----- Extracted text -----
Wednesday, January 23, 2013

On Pizza Day


My children's school - and I only have the luxury of saying that for the rest of the school year, because The Girl is off to high school in the fall, if you want to know what time rushing by feels like - has hot lunches once a week, when they make a big pizza order. But! Should you want pizza, you will need a pizza card - a pre-bought card that entitles you to a certain number of slices - and this pizza card costs close to $40, so my children only rarely have one. Even when we can afford them, we're just too damn cheap.

Guilt!

A few years ago, you could buy pizza by the slice and so my kids DID get to take part once a month or so. But the shift to requiring a pre-paid pizza card has made it inaccessible - not just to my kids, but to a lot of other children in our low-income area. And while I don't think equal access to pizza is a huge social justice issue - it's more of an issue about the limited number of harried parent volunteers, and I ALSO don't think that my kids are all that hard-done-by for not taking part in the doughy school pizza - school lunches themselves are a landmine of issues for kids.

For example: some kids get to bring Lunchables and pop to school EVERY DAY, as I am reminded frequently by my poor, poor children, who are forced to bring (reasonably) healthy lunches to school by their cruel tyrant of a mother. Some kids bring elaborate hand-crafted lunches, courtesy of their mothers who take Pinterest REALLY SERIOUSLY. And some kids bring sparse, heartbreaking little lunches that whisper quietly of neglect, of living on the edge of hunger all the time.
-----
== Instructions ==
A – Answer these questions about the pizza day post:
(i) Roughly how much does a pizza card cost?
(ii) How could pizza be bought a few years ago?
(iii) What do some kids get to bring to school every day?
B – Decide whether each statement agrees with the pizza day post:
(i) The pizza card costs close to $40.
(ii) The writer sees equal access to pizza as a huge social justice issue.
(iii) The Girl will start high school in the fall.
C – Proceed with the pizza day post, picking up right after its final sentence.
The items that come next are drawn from a separate source.
----- Input data -----
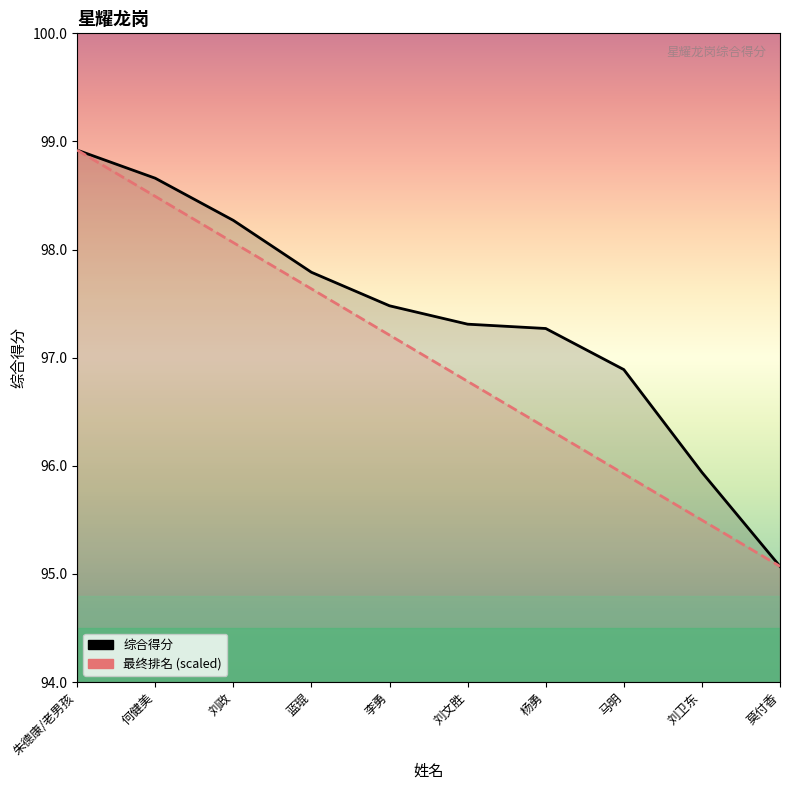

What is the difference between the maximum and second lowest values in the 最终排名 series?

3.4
-----
----- Input data -----
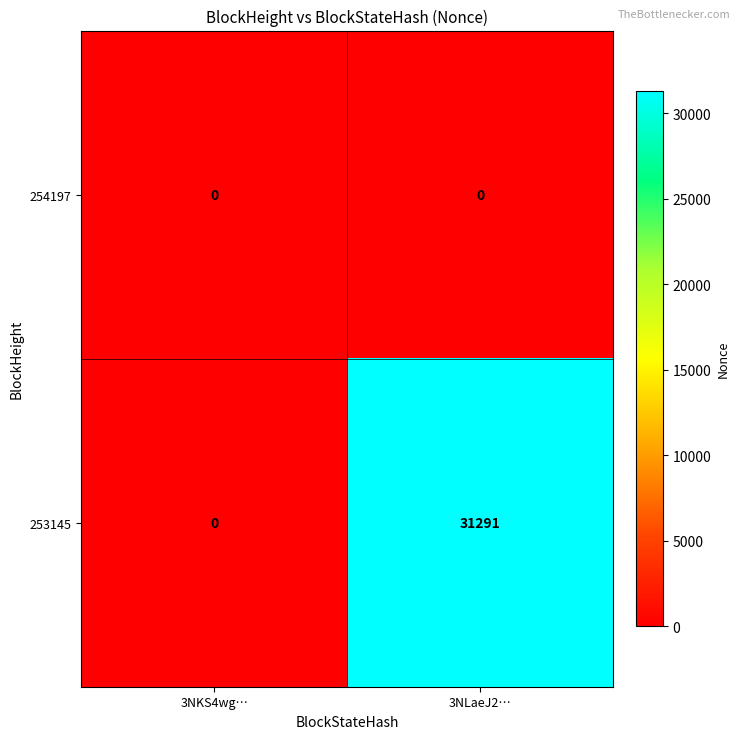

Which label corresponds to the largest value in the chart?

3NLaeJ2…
-----
== Answers below ==
A –
(i) Close to $40.
(ii) By the slice.
(iii) Lunchables and pop.

B –
(i) Yes: "this pizza card costs close to $40"
(ii) No: "I don't think equal access to pizza is a huge social justice issue"
(iii) Yes: "The Girl is off to high school in the fall"

C –
"A friend of mine didn't have much of a lunch, so I gave him most of mine," said G after school, shruggingly explaining why he needed such a big snack.

The same volunteers who run the pizza program quietly fill up snack bins in each class - granola bars, applesauce cups, cookies - that all of the kids are free to take from during lunchtime. And they do: N frequently comes home with granola bar wrappers in her lunchbox that I KNOW I didn't send in with her and while I'm not enthusiastic about this nutritionally, morally I am all for this pragmatic way of helping hungry children while protecting their dignity. It is only a stop-gap measure, of course, but it's something.

And then on pizza day, I get up - dammit! - half an hour earlier than normal to make homemade miniature pizzas for my kids. It's a pain, but it's only a small piece of work on my part to keep my kids feeling included. The bigger, never-ending job is finding ways to keep all kids included in a system with limited funds, limited time and limited volunteers and problems that go far beyond easy solutions.

Today's school lunch: nothing. School was cancelled because of the extreme cold.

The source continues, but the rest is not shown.